In a week exams would be over and she would be able to breathe again.

At least until her final two classes started in September. Once she finished, then just maybe she’d find a real job before she was eligible to collect social security.

“Is that good?” Lisa asked, one hand hovering near the speaker’s volume control, the other flattened to the wall to steady the wobbly chair.

“Perfect.” Cassie wiped her hands on the towel hanging over her shoulder and held the chair until Lisa climbed down. “Thank you. Here’s your pitcher and fresh mugs.” She pushed the tray toward Lisa, blew at the annoying loose curl that had escaped her pony-tail and leaned over the bar so she could be heard in the back. “Everyone hang on to your mugs. The dishwasher is broken.”

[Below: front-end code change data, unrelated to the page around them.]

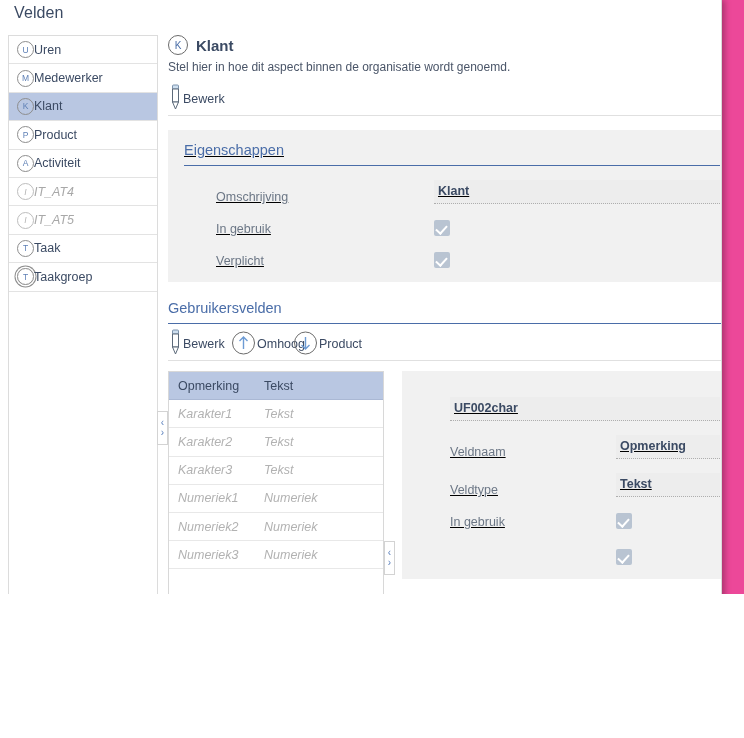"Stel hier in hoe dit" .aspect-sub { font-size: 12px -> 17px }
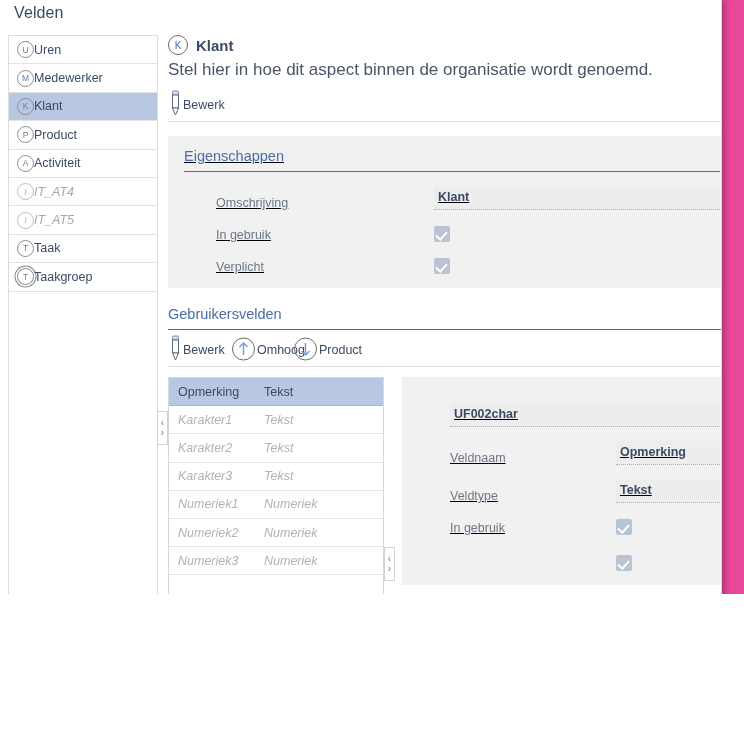"Eigenschappen" .panel { text-decoration: underline -> none }
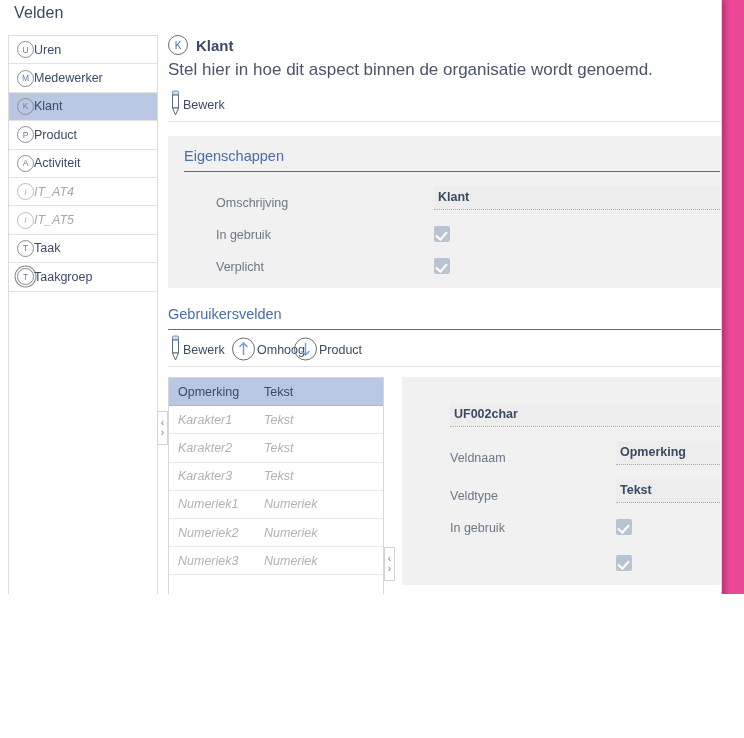"Omschrijving" .frow { align-items: flex-end -> flex-start; margin-left: 32px -> none }
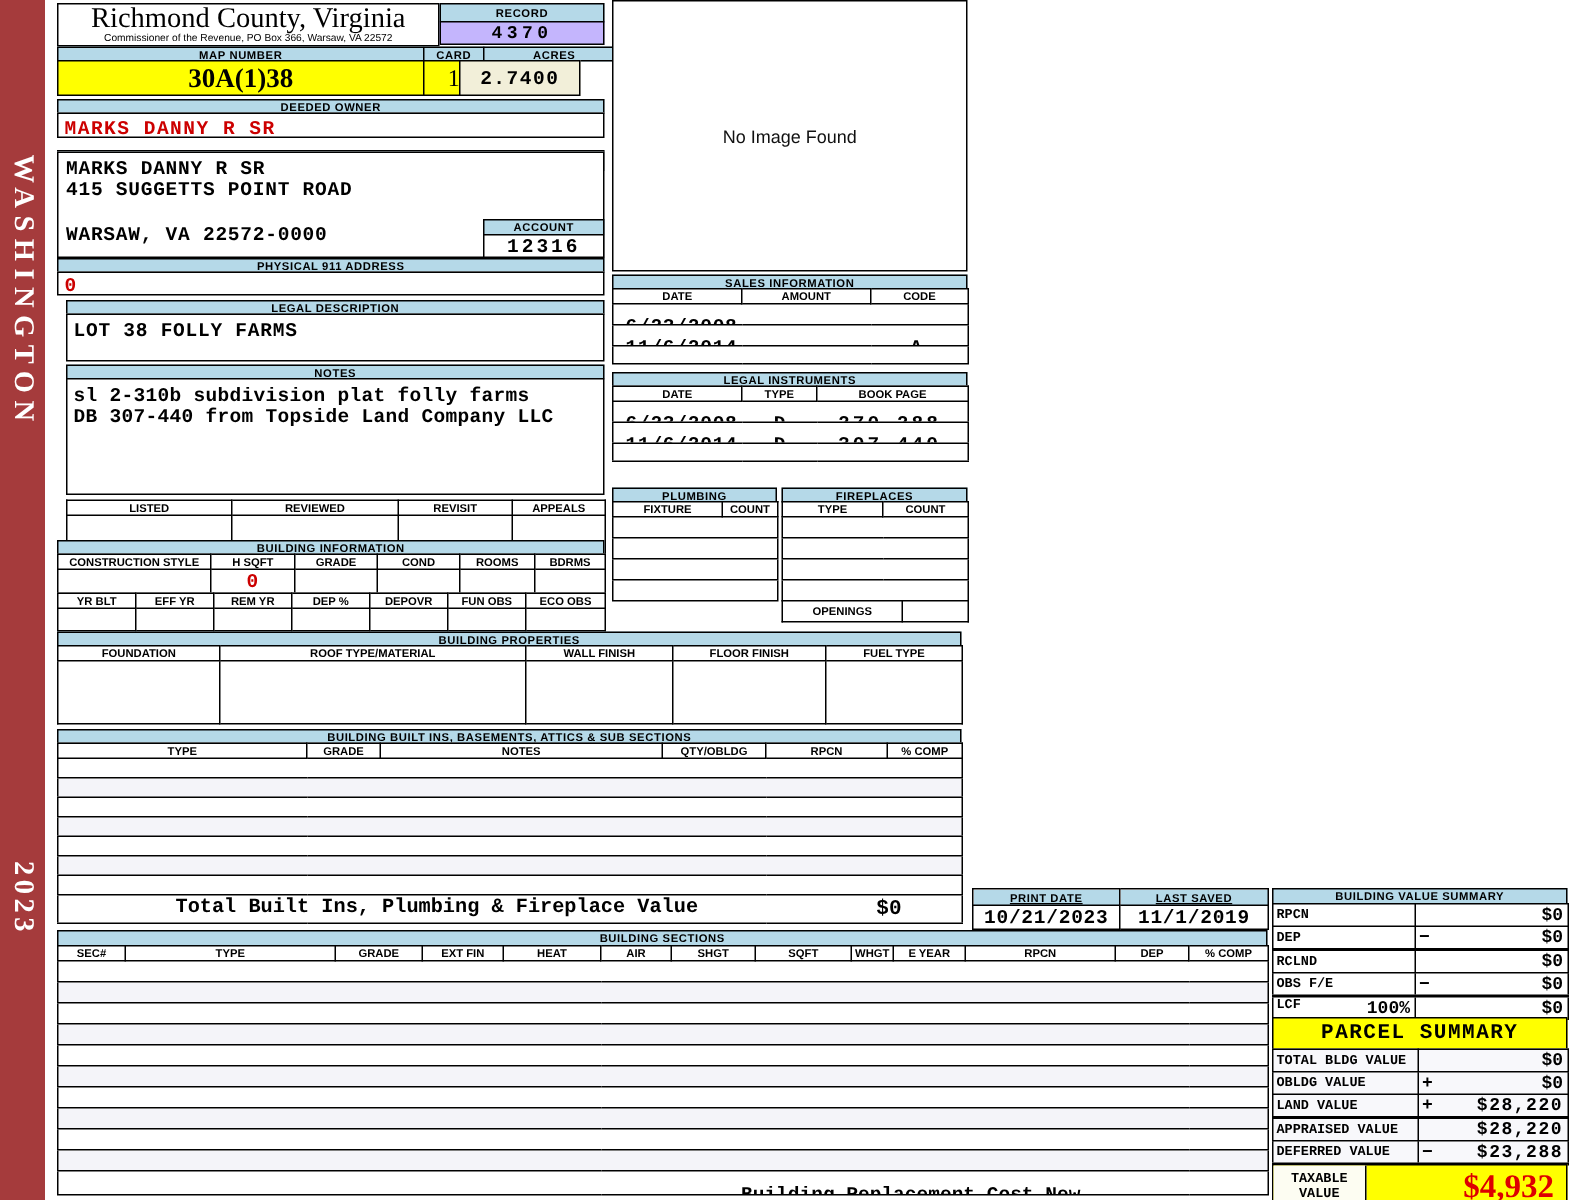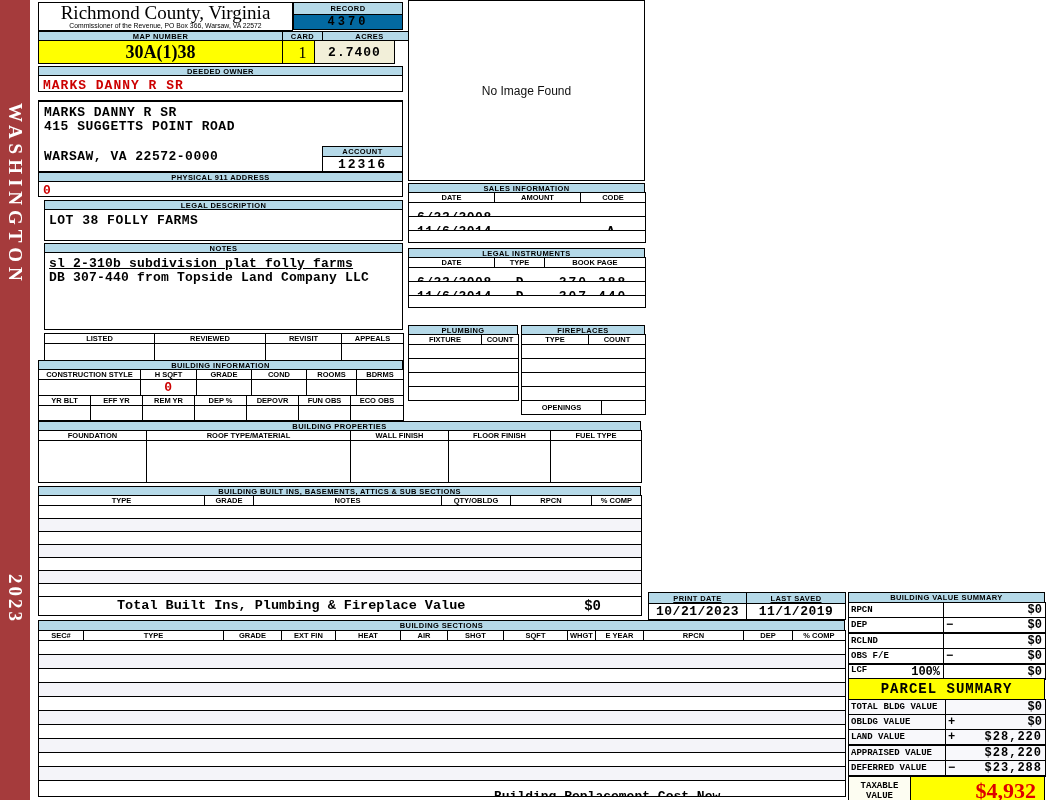"4370" div.abs { background: #0369a1 -> #c4b5fd }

“I’ll come wash your glasses, you sweet thing.” It was Spider. “Wouldn’t want your pretty little hands to get shriveled up.”

Cassie and Lisa both shook their heads at the raucous laughter coming from his fellow pool players, most of them veteran bikers like Spider. She let him get away with more than most because he was old enough to be her father. In fact he’d ridden with her parents and the Diablo Outlaws for a few years when she was a toddler.

“I imagine you have your own shrinkage to worry about,” she shot back, exchanging grins with Lisa, who picked up her tray and headed for the back.

A chorus of “whoas” couldn’t drown out Spider’s laugh. He was a scary-looking dude with a long shaggy beard and a dozen fading tats trailing up his beefy arms and the side of his neck. But inside he was a teddy bear. She’d heard he hadn’t always been like that. He’d mellowed with age and a short prison sentence, and she was just fine with not knowing the details.

She looked around the room, recognizing every customer but one. That was how it usually worked at the Gold Strike, ever since Tommy bought the place and she’d started bartending here two years ago. A few unfamiliar strays came in throughout the week, some stayed and became regulars, the rest she never saw again.

What she liked best was the diverse mix of military vets, aging bikers, university students and staff from the nearby hospital who frequented the bar. They were a friendly lot, though they didn’t all know each other by name. Occasionally a few airmen from Nel-lis stopped in, and if it happened that college women were hanging around that day, she was likely to see the same guys again.

But the Gold Strike wasn’t close enough to the base to attract many active servicemen. At one time the place had been a hard-core biker bar on the outskirts of Las Vegas. When the growing popularity of the city meant residential and business areas kept spreading farther and farther out, the bikers finally said adios. Turned out to be a good deal for Tommy.

“Hey, Cassie.” Pete came from the back and slid onto a stool, leaned forward, swept back a stubborn lock of brown hair and stared at her with serious dark eyes. She knew he was twenty-one but he seemed so young she wanted to card him every time he walked in. “Help me out with something,” he said in a low, nervous voice while casting a cautious look toward the pool tables.

“If I can.” She braced her elbows on the bar and leaned over so no one else could hear. “What’s up?”

“I’m making dinner for this girl. I’ve only been out with her once so I wanna impress her.” He swallowed, his Adam’s apple bobbing in his thin neck. But his voice creaked from dry mouth and he kept sweeping stealthy looks toward the back. “I wanna buy wine, but I don’t know what kind or how much I gotta spend.”